ADF Accused of Mass Atrocities, Forced Marriage in Eastern Congo

Adf Atrocities Congo — A major human rights investigation has exposed a pattern of brutal atrocities carried out by the Allied Democratic Forces (ADF) in eastern Democratic Republic of Congo, with the armed group accused of murder, mass abductions, sexual slavery, forced marriage and the deliberate targeting of civilians — including at a functioning hospital.

Amnesty International published the report on Monday under the title I'd Never Seen So Many Bodies: War Crimes by the Allied Democratic Forces in the eastern Democratic Republic of Congo. Researchers conducted interviews with 71 people across North Kivu province, including attack survivors, humanitarian workers and police officers, building a detailed account of systematic violence that has terrorised communities for years.

"Civilians in eastern DRC have suffered extensive brutality at the hands of ADF fighters," said Agnès Callamard, Amnesty International's Secretary General, whose organisation is now pressing Congolese authorities to act decisively to protect vulnerable populations.

DRC soldiers conduct search operations for ADF rebels in North-Kivu province near Beni.
DRC soldiers conduct search operations for ADF rebels in North-Kivu province near Beni.

Among the most harrowing incidents documented was an attack on Ntoyo village in September 2025, in which ADF fighters disguised themselves as mourners attending a wake before turning on the gathered community. Armed with hammers, machetes, guns and axes, they killed more than 60 people. Two months later, fighters descended on Byambwe village, slaughtering at least 17 civilians and setting four wards of a church-run hospital on fire. One survivor described fighters who "shot anything that moved" inside the medical facility.

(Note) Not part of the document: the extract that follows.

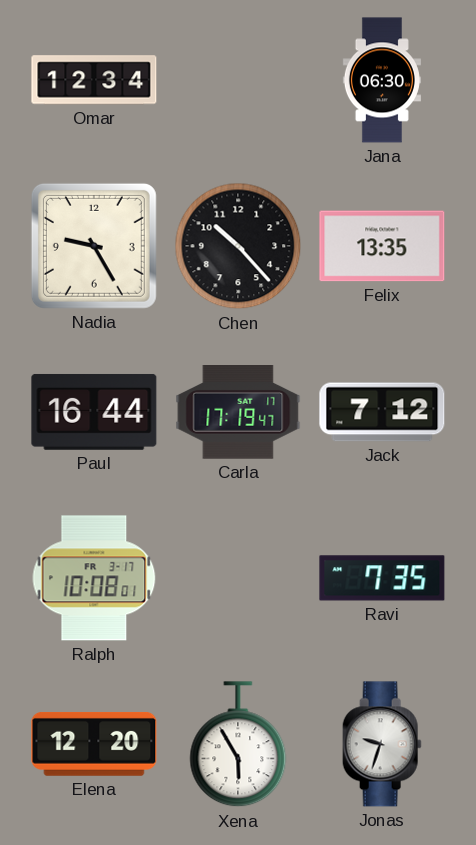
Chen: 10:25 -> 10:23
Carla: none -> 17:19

The report also documents 46 cases of abduction, with hostages subjected to torture, sexual slavery, forced labour and, in some instances, murder. Captives were forced to carry heavy loads for days on end, beaten repeatedly and given minimal food. Amnesty further recorded five women and two girls who had been forced into marriages with ADF fighters, compelled to convert to Islam under threat of death and subjected to ongoing sexual and physical violence.

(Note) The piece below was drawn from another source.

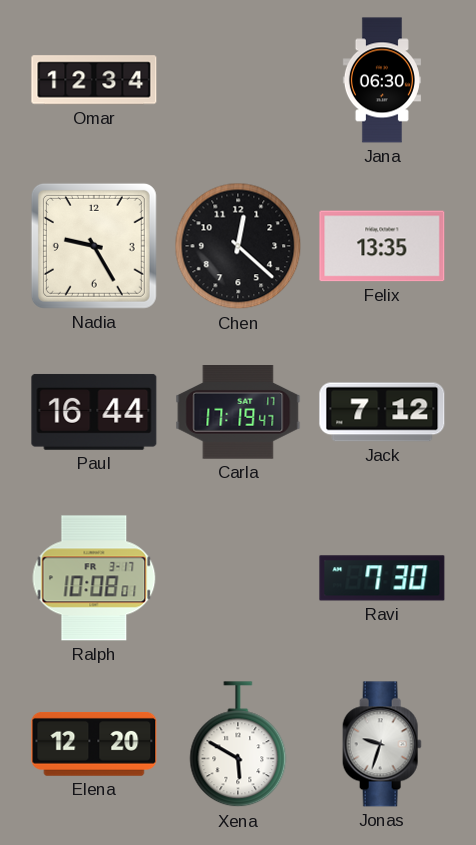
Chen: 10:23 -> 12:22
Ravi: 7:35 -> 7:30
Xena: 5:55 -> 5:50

The ADF, which operates primarily in eastern DRC near the Ugandan border, has waged a years-long insurgency against the central government in Kinshasa. The group pledged allegiance to ISIS/ISIL — operating in the region as ISIS-Central Africa — in 2019, deepening international concern about its ideological alignment and operational reach. It has clashed repeatedly with the government's Armed Forces of the Democratic Republic of Congo (FARDC) and the United Nations stabilisation mission MONUSCO, though witnesses told Amnesty that security forces frequently arrived late to attack sites or failed to appear at all.

The humanitarian toll extends far beyond individual incidents. Repeated ADF offensives have driven mass displacement across parts of eastern DRC, severing communities from access to healthcare, food and education. The crisis is compounded by the parallel conflict involving the Rwanda-backed March 23 Movement (M23), which has further destabilised the region and deepened civilian suffering.

Adf Atrocities Congo: The Broader African Context

Amnesty International is urging the DRC government to overhaul its early warning systems to enable faster responses to attacks, and to collaborate with the UN and local communities on comprehensive civilian protection strategies. The organisation is also calling for the establishment of peace and reintegration programmes to help survivors and affected communities process trauma and rebuild.

The report arrives as eastern Congo remains one of the world's most acute humanitarian emergencies, with multiple armed groups operating across a vast and difficult terrain that has long challenged both national and international security efforts. The ADF's documented use of disguise, its targeting of hospitals and its systematic exploitation of abducted civilians mark it as one of the region's most dangerous non-state actors — and one that, Amnesty argues, demands an urgent and coordinated international response.